More emotionally persuasive, even historically redolent, is the analogy that Clinton drew between her West Virginia victory and John Kennedy’s. Catholic Kennedy’s victory in Protestant West Virginia was a key step in his road to the nomination. The problem with the analogy is that JFK stole the West Virginia primary. The Wall Street Journal had the goods, but editor Barney Kilgore, in those primitive days when the press thought twice about upsetting the national apple cart, killed the report. Clinton’s very real and very big win may amount to little. JFK’s bogus victory is now the stuff of legend. History is even crueler than politics.

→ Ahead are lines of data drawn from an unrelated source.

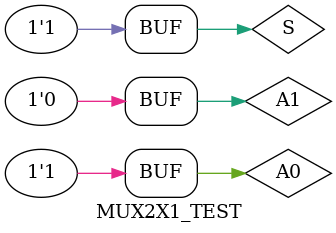
<source format=v>
`timescale 1ns / 1ps


module MUX2X1(A0,A1,S,Y);
    input A0,A1,S;
    output Y;
    not i0(S_n,S);
    nand i1(A0_S,A0,S_n);
    nand i2(A1_S,A1,S);
    nand i3(Y,A0_S,A1_S);
endmodule

module MUX2X1_TEST;
    reg A0, A1, S;
    wire Y;
    MUX2X1 MUX2X1_test(.A0(A0),.A1(A1),.S(S),.Y(Y));
        initial begin
            A0 = 1;
            A1 = 0;
            S = 0;
            #20;
            S = 1;
        end
endmodule
</source>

West Virginia is largely poor, uneducated, and old. Clinton’s lopsided victory certainly underscores the rift among Democrats relative to income, education, and age. The more affluent, Internet-oriented, new-economy voters are with Obama. The less well-off, retired daily-newspaper readers truck with Clinton. The difference may be uncomfortable, but the rift is not hard to comprehend.
Close encounters
A lot of hot air has gone into pondering the deep meaning and apocalyptic implications of the narrow margin of votes separating Democratic front-runner Obama from Clinton. I’m not sure the situation is all that complicated.
Thin (even razor thin) margins are common currency in presidential politics. Consider the record for the past 48 years, and never mind the electoral votes: Kennedy beat Richard Nixon by just 0.2 percent of the popular vote (1960); Nixon trumped Hubert Humphrey by just 0.7 percent (1968); Al Gore edged George W. Bush by 0.5 percent but “lost” when the US Supreme Court awarded victory to Dubya (2000); and Bush triumphed over John Kerry with 2.4 percent (2004), a victory that was much narrower — in retrospect — than most pundits would have us believe. Narrow, however, is in the eye of the beholder.
Once elected, only Kennedy was hamstrung by his slender victory. Republicans Nixon and Bush, despite opaque mandates, ruled with a divine vengeance that would be the envy of any mere constitutional monarch: the former prolonging a foolish war, the later starting one; both subverting the Constitution, with only Nixon, alas, getting the boot. (Dick Cheney turned out to be a great insurance policy.)
The political yield of narrow presidential elections may not be inspiring, but the principle they establish seems clear: the equation matters less than the result. For those with a craze for true power, being president is on a par with being Pope, China’s top chairman, or Vladimir Putin, whatever his title happens to be at the moment.